=== INSTRUCTIONS TO FOLLOW ===
Write out every line of the entries below word for word, omitting the pictures.

Rendered chart images
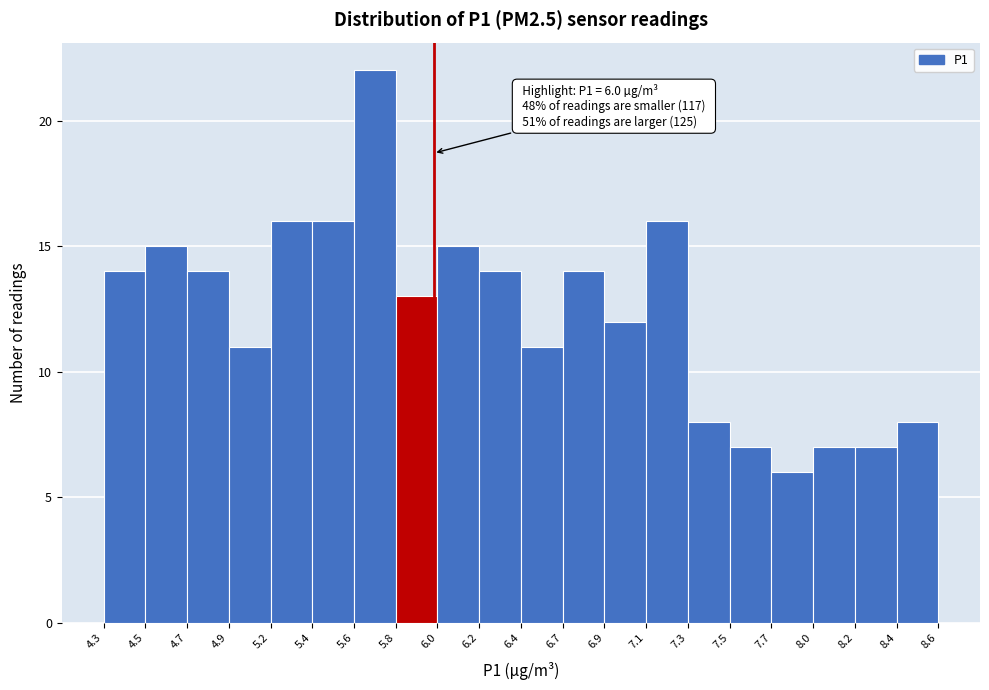

Reading right to left, what are all the values shown in this chart?

8	7	7	6	7	8	16	12	14	11	14	15	13	22	16	16	11	14	15	14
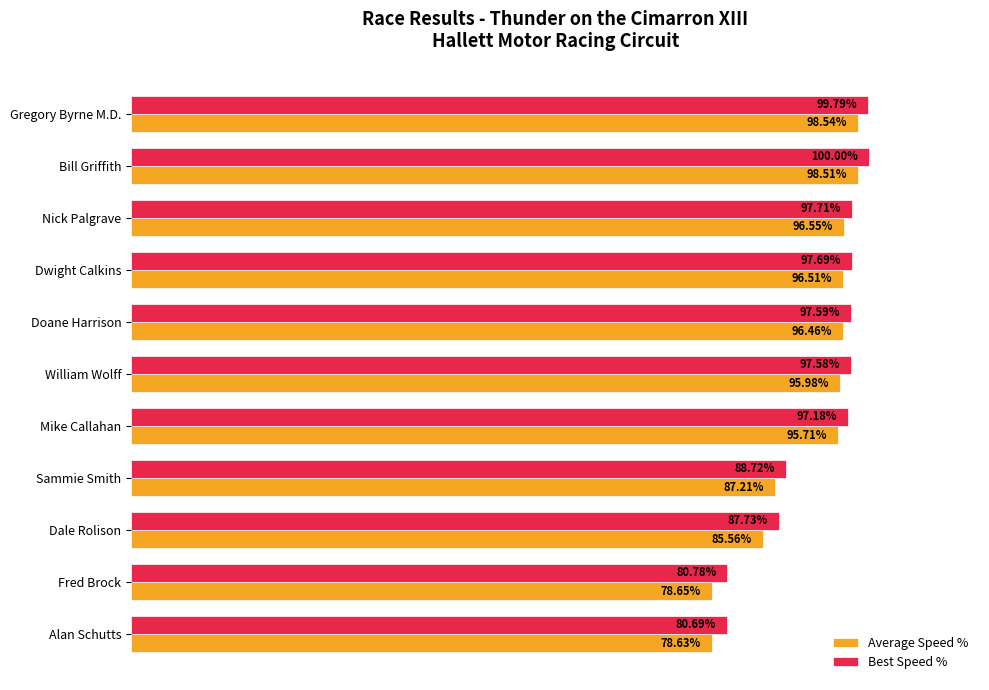

Which series has the widest spread of values?

Average Speed %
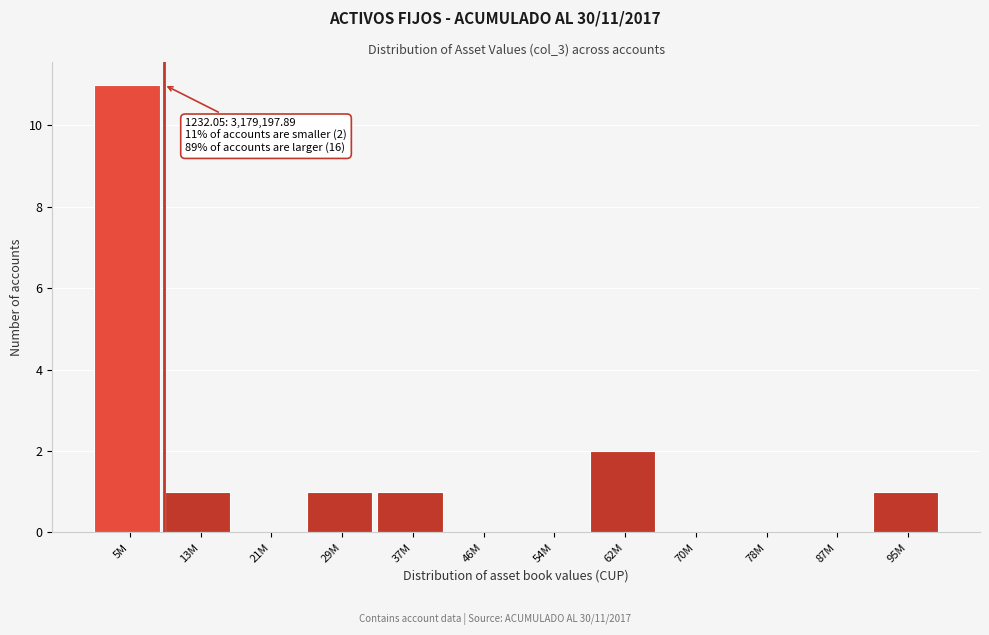

Reading left to right, transcribe all the data shown in this chart.

5M=11	13M=1	21M=0	29M=1	37M=1	46M=0	54M=0	62M=2	70M=0	78M=0	87M=0	95M=1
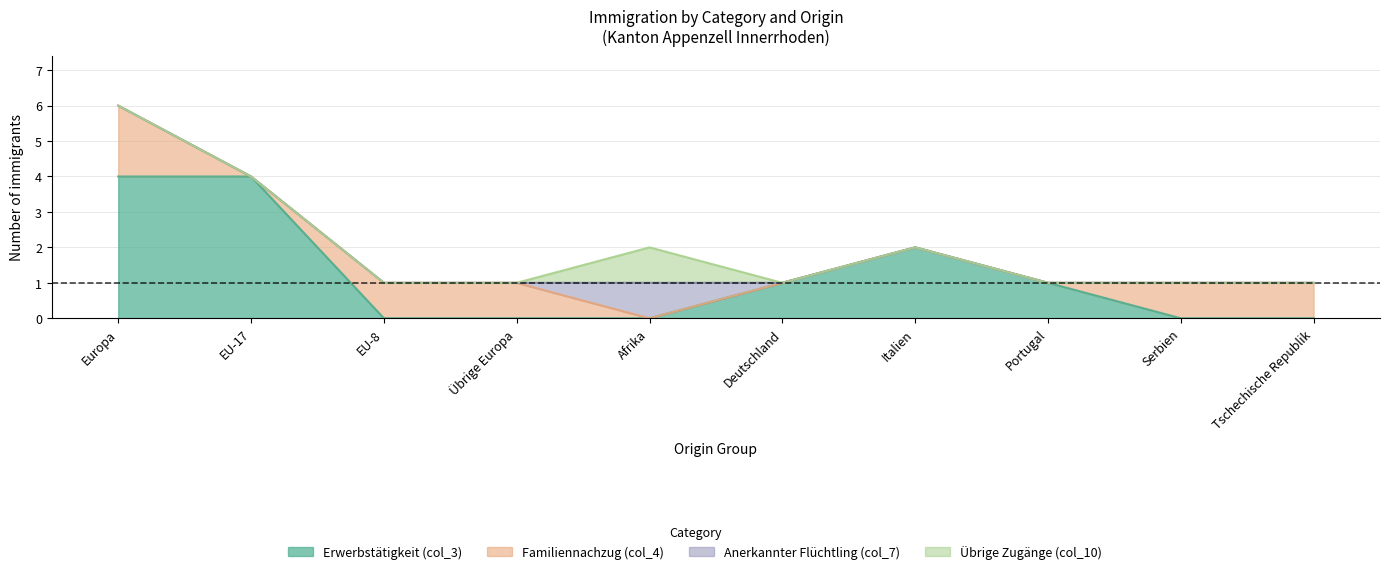

True or false: Familiennachzug (col_4) and Übrige Zugänge (col_10) cross at least once.

True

=== RESPONSE TO THE TASK ===
Reading right to left, what are all the values shown in this chart?

8	7	7	6	7	8	16	12	14	11	14	15	13	22	16	16	11	14	15	14

Which series has the widest spread of values?

Average Speed %

Reading left to right, transcribe all the data shown in this chart.

5M=11	13M=1	21M=0	29M=1	37M=1	46M=0	54M=0	62M=2	70M=0	78M=0	87M=0	95M=1

True or false: Familiennachzug (col_4) and Übrige Zugänge (col_10) cross at least once.

True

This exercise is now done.